Exercise:
Keep every word of the entries and print them exactly; the pictures stay out.
(Beginning of Input data)
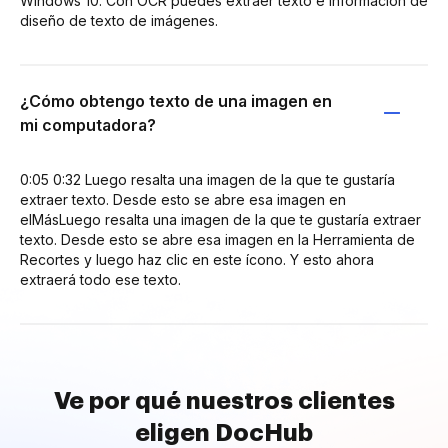
Windows 10. Con OCR puedes extraer texto e información de
diseño de texto de imágenes.
¿Cómo obtengo texto de una imagen en
mi computadora?
0:05 0:32 Luego resalta una imagen de la que te gustaría
extraer texto. Desde esto se abre esa imagen en
elMásLuego resalta una imagen de la que te gustaría extraer
texto. Desde esto se abre esa imagen en la Herramienta de
Recortes y luego haz clic en este ícono. Y esto ahora
extraerá todo ese texto.
Ve por qué nuestros clientes
eligen DocHub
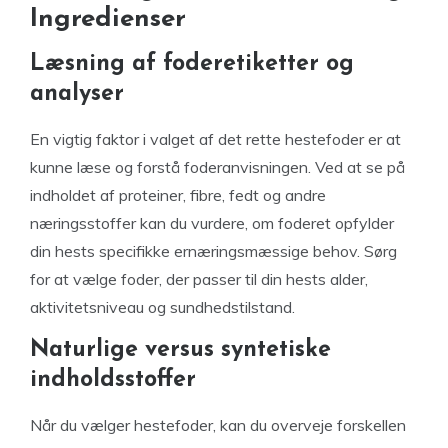
Ingredienser
Læsning af foderetiketter og
analyser
En vigtig faktor i valget af det rette hestefoder er at
kunne læse og forstå foderanvisningen. Ved at se på
indholdet af proteiner, fibre, fedt og andre
næringsstoffer kan du vurdere, om foderet opfylder
din hests specifikke ernæringsmæssige behov. Sørg
for at vælge foder, der passer til din hests alder,
aktivitetsniveau og sundhedstilstand.
Naturlige versus syntetiske
indholdsstoffer
Når du vælger hestefoder, kan du overveje forskellen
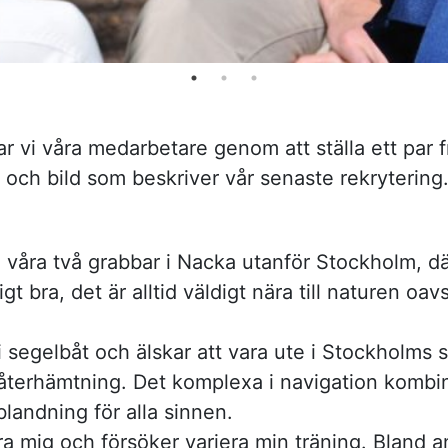
ar vi våra medarbetare genom att ställa ett par fr
t och bild som beskriver vår senaste rekrytering
 våra två grabbar i Nacka utanför Stockholm, dä
gt bra, det är alltid väldigt nära till naturen oavse
 i segelbåt och älskar att vara ute i Stockholms 
återhämtning. Det komplexa i navigation kombin
landning för alla sinnen.
vera mig och försöker variera min träning. Bland a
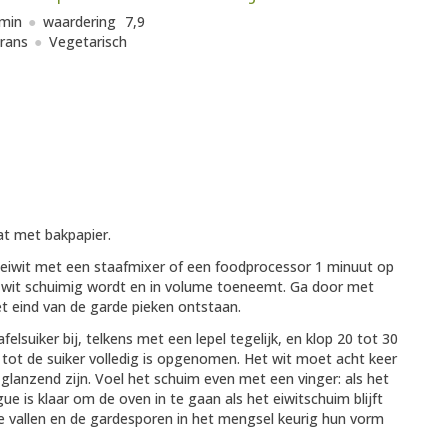
min
waardering
7,9
rans
Vegetarisch
at met bakpapier.
 eiwit met een staafmixer of een foodprocessor 1 minuut op
t wit schuimig wordt en in volume toeneemt. Ga door met
et eind van de garde pieken ontstaan.
felsuiker bij, telkens met een lepel tegelijk, en klop 20 tot 30
n tot de suiker volledig is opgenomen. Het wit moet acht keer
glanzend zijn. Voel het schuim even met een vinger: als het
e is klaar om de oven in te gaan als het eiwitschuim blijft
 vallen en de gardesporen in het mengsel keurig hun vorm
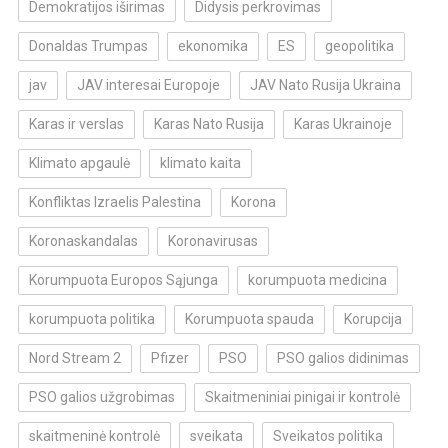
Demokratijos iširimas
Didysis perkrovimas
Donaldas Trumpas
ekonomika
ES
geopolitika
jav
JAV interesai Europoje
JAV Nato Rusija Ukraina
Karas ir verslas
Karas Nato Rusija
Karas Ukrainoje
Klimato apgaulė
klimato kaita
Konfliktas Izraelis Palestina
Korona
Koronaskandalas
Koronavirusas
Korumpuota Europos Sąjunga
korumpuota medicina
korumpuota politika
Korumpuota spauda
Korupcija
Nord Stream 2
Pfizer
PSO
PSO galios didinimas
PSO galios užgrobimas
Skaitmeniniai pinigai ir kontrolė
skaitmeninė kontrolė
sveikata
Sveikatos politika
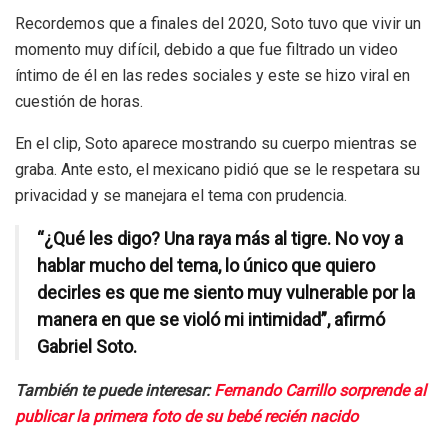
Recordemos que a finales del 2020, Soto tuvo que vivir un
momento muy difícil, debido a que fue filtrado un video
íntimo de él en las redes sociales y este se hizo viral en
cuestión de horas.
En el clip, Soto aparece mostrando su cuerpo mientras se
graba. Ante esto, el mexicano pidió que se le respetara su
privacidad y se manejara el tema con prudencia.
“¿Qué les digo? Una raya más al tigre. No voy a
hablar mucho del tema, lo único que quiero
decirles es que me siento muy vulnerable por la
manera en que se violó mi intimidad”, afirmó
Gabriel Soto.
También te puede interesar:
Fernando Carrillo sorprende al
publicar la primera foto de su bebé recién nacido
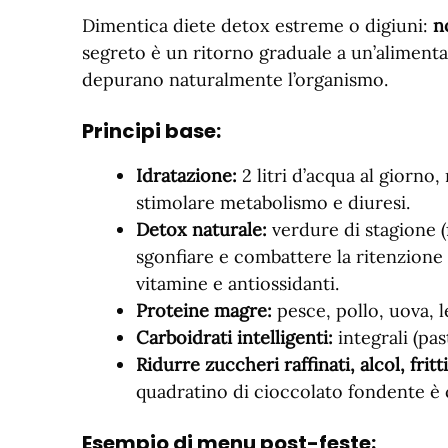
Dimentica diete detox estreme o digiuni:
n
segreto è un ritorno graduale a un’alimentaz
depurano naturalmente l’organismo.
Principi base:
Idratazione:
2 litri d’acqua al giorno
stimolare metabolismo e diuresi.
Detox naturale:
verdure di stagione (
sgonfiare e combattere la ritenzione 
vitamine e antiossidanti.
Proteine magre:
pesce, pollo, uova, 
Carboidrati intelligenti:
integrali (pas
Ridurre zuccheri raffinati, alcol, fritt
quadratino di cioccolato fondente è
Esempio di menu post-feste:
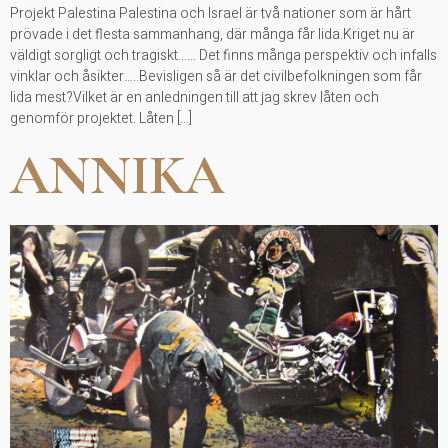
Projekt Palestina Palestina och Israel är två nationer som är hårt
prövade i det flesta sammanhang, där många får lida.Kriget nu är
väldigt sorgligt och tragiskt…… Det finns många perspektiv och infalls
vinklar och åsikter…..Bevisligen så är det civilbefolkningen som får
lida mest?Vilket är en anledningen till att jag skrev låten och
genomför projektet. Låten […]
ANNIKA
(End of Input data)
Answer section:
Windows 10. Con OCR puedes extraer texto e información de
diseño de texto de imágenes.
¿Cómo obtengo texto de una imagen en
mi computadora?
0:05 0:32 Luego resalta una imagen de la que te gustaría
extraer texto. Desde esto se abre esa imagen en
elMásLuego resalta una imagen de la que te gustaría extraer
texto. Desde esto se abre esa imagen en la Herramienta de
Recortes y luego haz clic en este ícono. Y esto ahora
extraerá todo ese texto.
Ve por qué nuestros clientes
eligen DocHub
Ingredienser
Læsning af foderetiketter og
analyser
En vigtig faktor i valget af det rette hestefoder er at
kunne læse og forstå foderanvisningen. Ved at se på
indholdet af proteiner, fibre, fedt og andre
næringsstoffer kan du vurdere, om foderet opfylder
din hests specifikke ernæringsmæssige behov. Sørg
for at vælge foder, der passer til din hests alder,
aktivitetsniveau og sundhedstilstand.
Naturlige versus syntetiske
indholdsstoffer
Når du vælger hestefoder, kan du overveje forskellen
ar vi våra medarbetare genom att ställa ett par fr
t och bild som beskriver vår senaste rekrytering
 våra två grabbar i Nacka utanför Stockholm, dä
gt bra, det är alltid väldigt nära till naturen oavse
 i segelbåt och älskar att vara ute i Stockholms 
återhämtning. Det komplexa i navigation kombin
landning för alla sinnen.
vera mig och försöker variera min träning. Bland a
min
waardering
7,9
rans
Vegetarisch
at met bakpapier.
 eiwit met een staafmixer of een foodprocessor 1 minuut op
t wit schuimig wordt en in volume toeneemt. Ga door met
et eind van de garde pieken ontstaan.
felsuiker bij, telkens met een lepel tegelijk, en klop 20 tot 30
n tot de suiker volledig is opgenomen. Het wit moet acht keer
glanzend zijn. Voel het schuim even met een vinger: als het
e is klaar om de oven in te gaan als het eiwitschuim blijft
 vallen en de gardesporen in het mengsel keurig hun vorm
Demokratijos iširimas
Didysis perkrovimas
Donaldas Trumpas
ekonomika
ES
geopolitika
jav
JAV interesai Europoje
JAV Nato Rusija Ukraina
Karas ir verslas
Karas Nato Rusija
Karas Ukrainoje
Klimato apgaulė
klimato kaita
Konfliktas Izraelis Palestina
Korona
Koronaskandalas
Koronavirusas
Korumpuota Europos Sąjunga
korumpuota medicina
korumpuota politika
Korumpuota spauda
Korupcija
Nord Stream 2
Pfizer
PSO
PSO galios didinimas
PSO galios užgrobimas
Skaitmeniniai pinigai ir kontrolė
skaitmeninė kontrolė
sveikata
Sveikatos politika
Recordemos que a finales del 2020, Soto tuvo que vivir un
momento muy difícil, debido a que fue filtrado un video
íntimo de él en las redes sociales y este se hizo viral en
cuestión de horas.
En el clip, Soto aparece mostrando su cuerpo mientras se
graba. Ante esto, el mexicano pidió que se le respetara su
privacidad y se manejara el tema con prudencia.
“¿Qué les digo? Una raya más al tigre. No voy a
hablar mucho del tema, lo único que quiero
decirles es que me siento muy vulnerable por la
manera en que se violó mi intimidad”, afirmó
Gabriel Soto.
También te puede interesar:
Fernando Carrillo sorprende al
publicar la primera foto de su bebé recién nacido
Dimentica diete detox estreme o digiuni:
n
segreto è un ritorno graduale a un’alimentaz
depurano naturalmente l’organismo.
Principi base:
Idratazione:
2 litri d’acqua al giorno
stimolare metabolismo e diuresi.
Detox naturale:
verdure di stagione (
sgonfiare e combattere la ritenzione 
vitamine e antiossidanti.
Proteine magre:
pesce, pollo, uova, 
Carboidrati intelligenti:
integrali (pas
Ridurre zuccheri raffinati, alcol, fritt
quadratino di cioccolato fondente è
Esempio di menu post-feste:
Projekt Palestina Palestina och Israel är två nationer som är hårt
prövade i det flesta sammanhang, där många får lida.Kriget nu är
väldigt sorgligt och tragiskt…… Det finns många perspektiv och infalls
vinklar och åsikter…..Bevisligen så är det civilbefolkningen som får
lida mest?Vilket är en anledningen till att jag skrev låten och
genomför projektet. Låten […]
ANNIKA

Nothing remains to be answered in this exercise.